## Task to carry out:
The answer should be every line below, retyped exactly.

[Transcribed page contents]
==============================

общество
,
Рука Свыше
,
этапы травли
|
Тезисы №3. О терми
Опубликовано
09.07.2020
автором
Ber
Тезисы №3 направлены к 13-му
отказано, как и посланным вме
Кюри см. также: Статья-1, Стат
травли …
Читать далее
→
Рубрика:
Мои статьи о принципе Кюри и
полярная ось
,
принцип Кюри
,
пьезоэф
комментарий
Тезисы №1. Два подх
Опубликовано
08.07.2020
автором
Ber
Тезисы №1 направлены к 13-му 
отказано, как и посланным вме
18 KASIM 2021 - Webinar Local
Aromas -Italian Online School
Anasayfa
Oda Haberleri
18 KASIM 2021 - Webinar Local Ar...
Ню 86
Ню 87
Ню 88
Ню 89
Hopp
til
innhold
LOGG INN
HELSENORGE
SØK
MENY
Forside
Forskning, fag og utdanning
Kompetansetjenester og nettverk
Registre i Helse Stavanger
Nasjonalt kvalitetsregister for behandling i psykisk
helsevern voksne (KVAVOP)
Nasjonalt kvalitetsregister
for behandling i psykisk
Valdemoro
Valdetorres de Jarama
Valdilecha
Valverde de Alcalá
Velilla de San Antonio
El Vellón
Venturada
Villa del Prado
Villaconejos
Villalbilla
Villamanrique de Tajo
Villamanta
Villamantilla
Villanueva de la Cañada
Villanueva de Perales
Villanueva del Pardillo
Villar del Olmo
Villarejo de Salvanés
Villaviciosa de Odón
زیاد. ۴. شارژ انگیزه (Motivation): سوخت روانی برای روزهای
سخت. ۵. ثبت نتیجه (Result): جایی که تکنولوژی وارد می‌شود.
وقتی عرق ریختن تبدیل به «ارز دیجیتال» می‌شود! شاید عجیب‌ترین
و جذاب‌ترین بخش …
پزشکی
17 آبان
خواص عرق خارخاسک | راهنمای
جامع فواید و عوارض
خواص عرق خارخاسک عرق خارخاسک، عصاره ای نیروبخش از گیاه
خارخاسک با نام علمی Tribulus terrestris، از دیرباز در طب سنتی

==============================

## Solution for this exercise:
общество
,
Рука Свыше
,
этапы травли
|
Тезисы №3. О терми
Опубликовано
09.07.2020
автором
Ber
Тезисы №3 направлены к 13-му
отказано, как и посланным вме
Кюри см. также: Статья-1, Стат
травли …
Читать далее
→
Рубрика:
Мои статьи о принципе Кюри и
полярная ось
,
принцип Кюри
,
пьезоэф
комментарий
Тезисы №1. Два подх
Опубликовано
08.07.2020
автором
Ber
Тезисы №1 направлены к 13-му 
отказано, как и посланным вме
18 KASIM 2021 - Webinar Local
Aromas -Italian Online School
Anasayfa
Oda Haberleri
18 KASIM 2021 - Webinar Local Ar...
Ню 86
Ню 87
Ню 88
Ню 89
Hopp
til
innhold
LOGG INN
HELSENORGE
SØK
MENY
Forside
Forskning, fag og utdanning
Kompetansetjenester og nettverk
Registre i Helse Stavanger
Nasjonalt kvalitetsregister for behandling i psykisk
helsevern voksne (KVAVOP)
Nasjonalt kvalitetsregister
for behandling i psykisk
Valdemoro
Valdetorres de Jarama
Valdilecha
Valverde de Alcalá
Velilla de San Antonio
El Vellón
Venturada
Villa del Prado
Villaconejos
Villalbilla
Villamanrique de Tajo
Villamanta
Villamantilla
Villanueva de la Cañada
Villanueva de Perales
Villanueva del Pardillo
Villar del Olmo
Villarejo de Salvanés
Villaviciosa de Odón
زیاد. ۴. شارژ انگیزه (Motivation): سوخت روانی برای روزهای
سخت. ۵. ثبت نتیجه (Result): جایی که تکنولوژی وارد می‌شود.
وقتی عرق ریختن تبدیل به «ارز دیجیتال» می‌شود! شاید عجیب‌ترین
و جذاب‌ترین بخش …
پزشکی
17 آبان
خواص عرق خارخاسک | راهنمای
جامع فواید و عوارض
خواص عرق خارخاسک عرق خارخاسک، عصاره ای نیروبخش از گیاه
خارخاسک با نام علمی Tribulus terrestris، از دیرباز در طب سنتی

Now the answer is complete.